Word for word, set down the lines from the one that contains "color: #4c1d95 ->" through the final line of the data; no pictures belong in the copy.

Items listed in a dataset
* * * * * * *

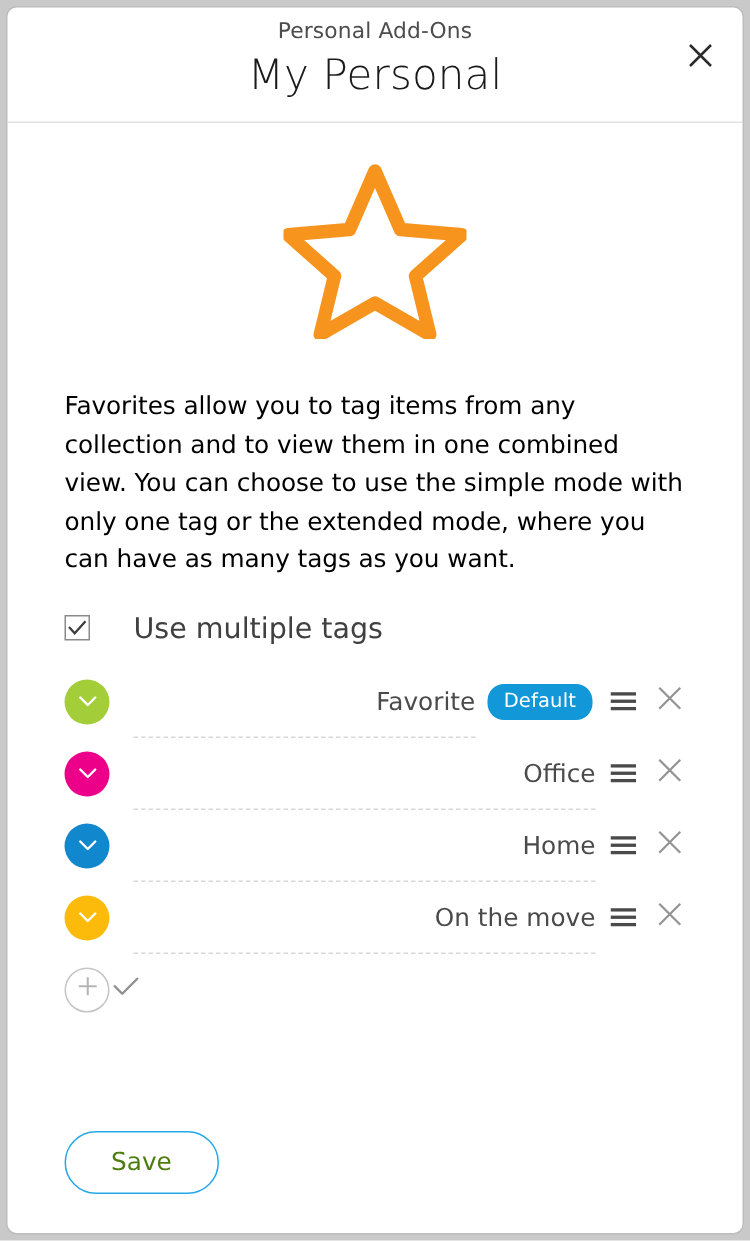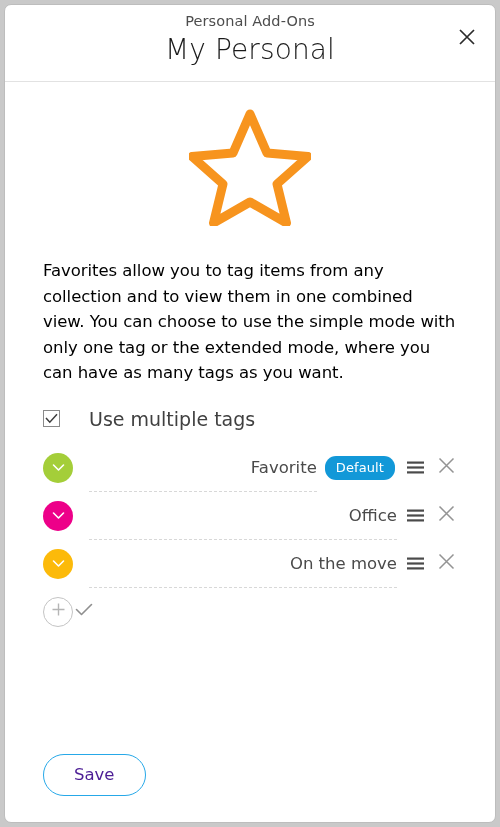"Home" div.tag-row { html: none -> <div> <span> <span> <svg> <path></path> </svg> </span> </span> <span> <input> </span> <span> <svg> <rect></rect> <rect></rect> <rect></rect> </svg> </span> <span> <span> <svg> <path></path> </svg> </span> </span> </div> }
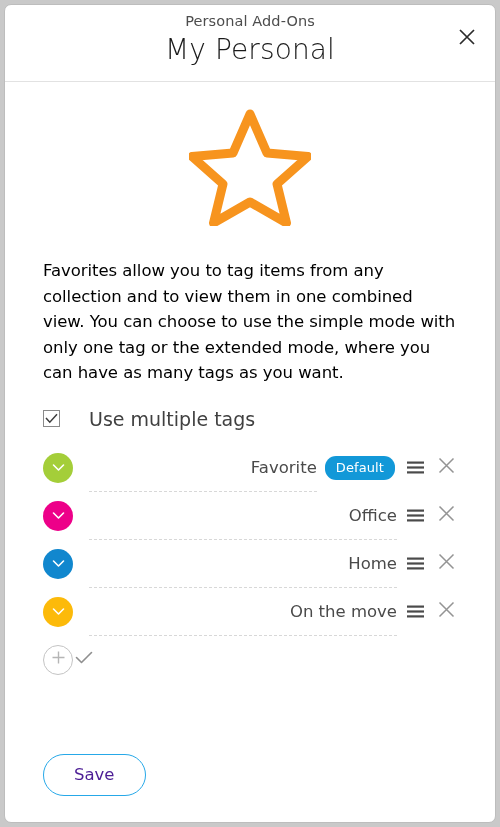"Save" .btn-save { color: #4c1d95 -> #4d7c0f }
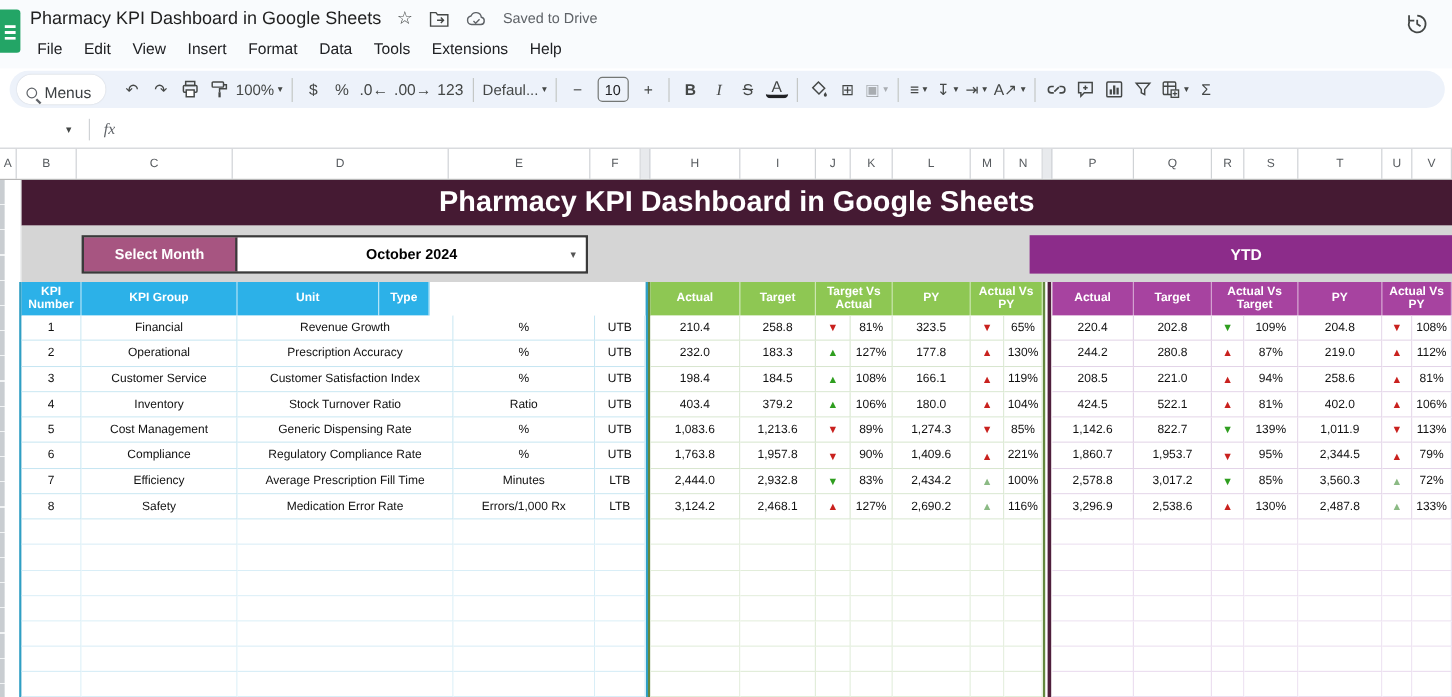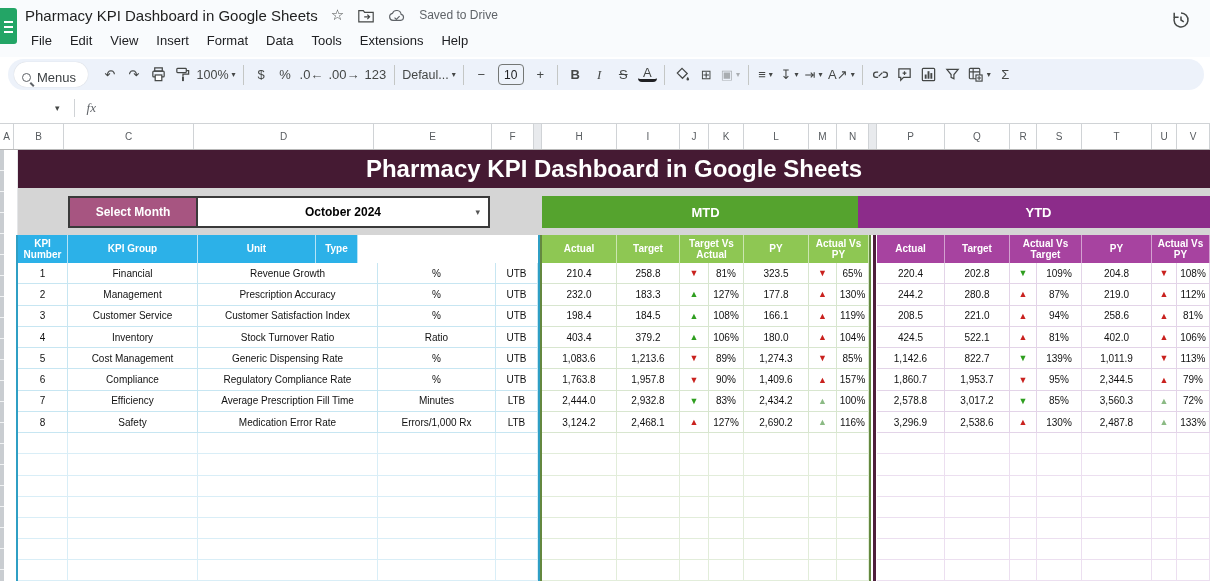"MTD" div.mtd-banner { html: <div>MTD</div> -> none }
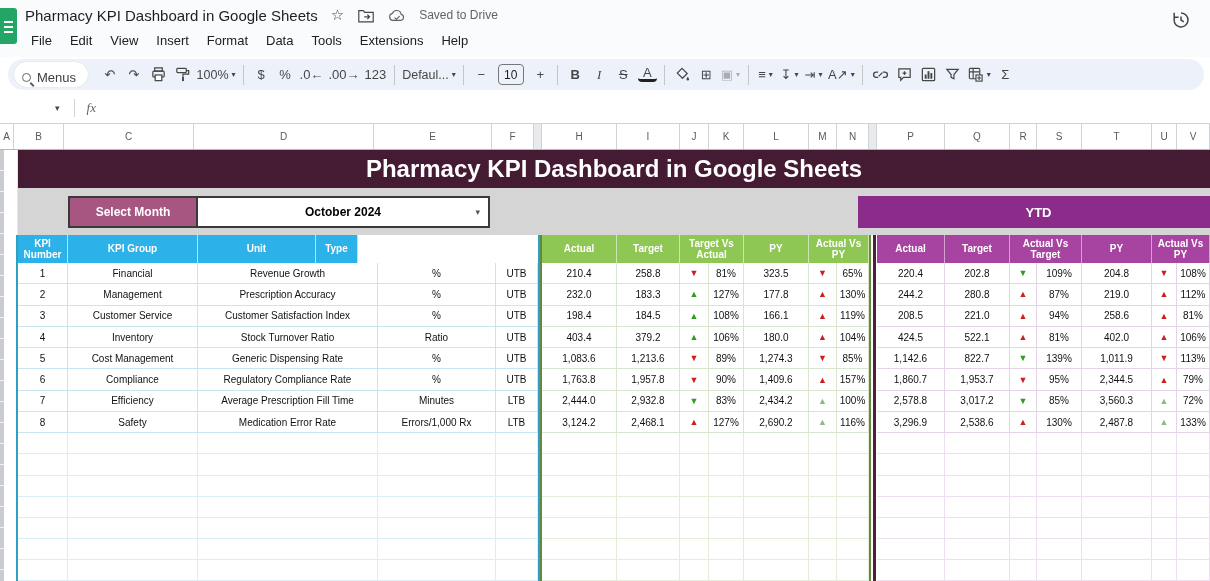"Management" div.dcell { text: Management -> Operational }
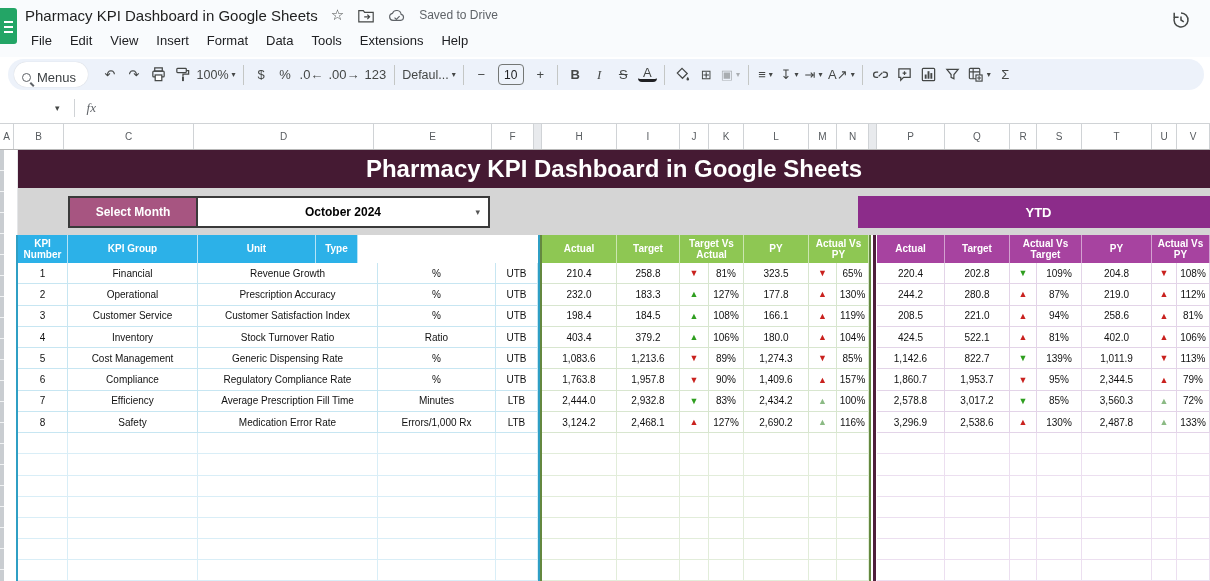"157%" div.dcell { text: 157% -> 221% }
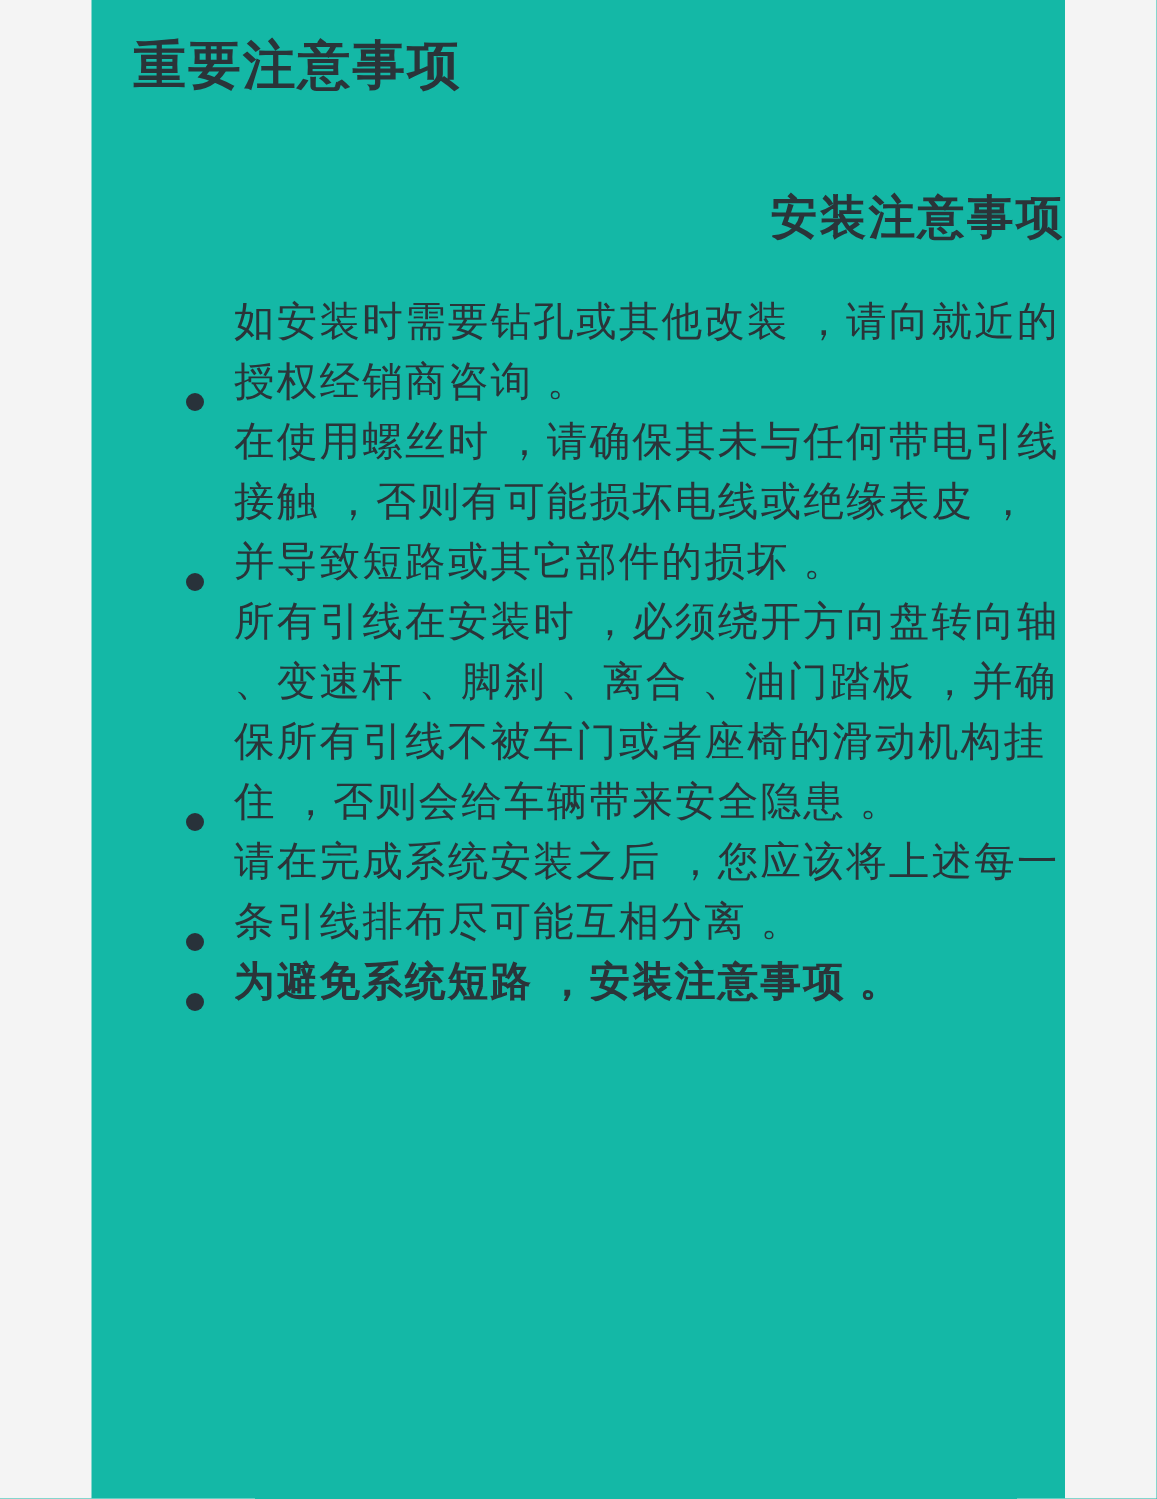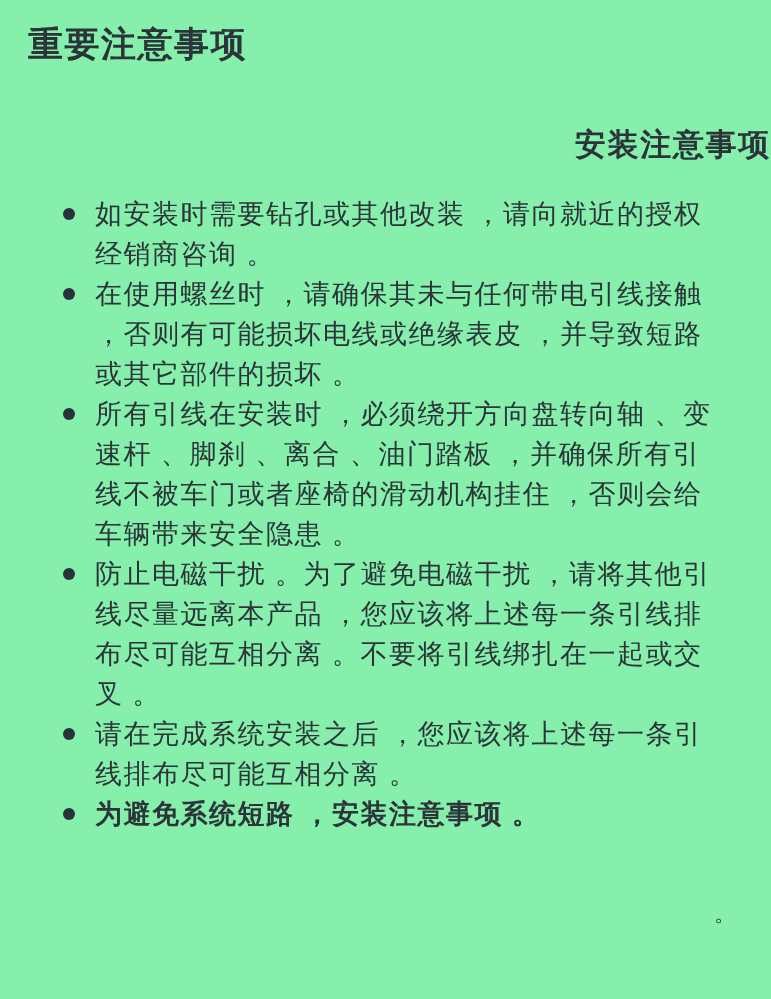"重要注意事项" .page { background: #86efac -> #14b8a6; width: 771px -> 649px }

* * * * * * *

§ **WRITTEN RESPONSE**:
"Save" .btn-save { color: #4c1d95 -> #4d7c0f }
"MTD" div.mtd-banner { html: <div>MTD</div> -> none }
"Management" div.dcell { text: Management -> Operational }
"157%" div.dcell { text: 157% -> 221% }
"重要注意事项" .page { background: #86efac -> #14b8a6; width: 771px -> 649px }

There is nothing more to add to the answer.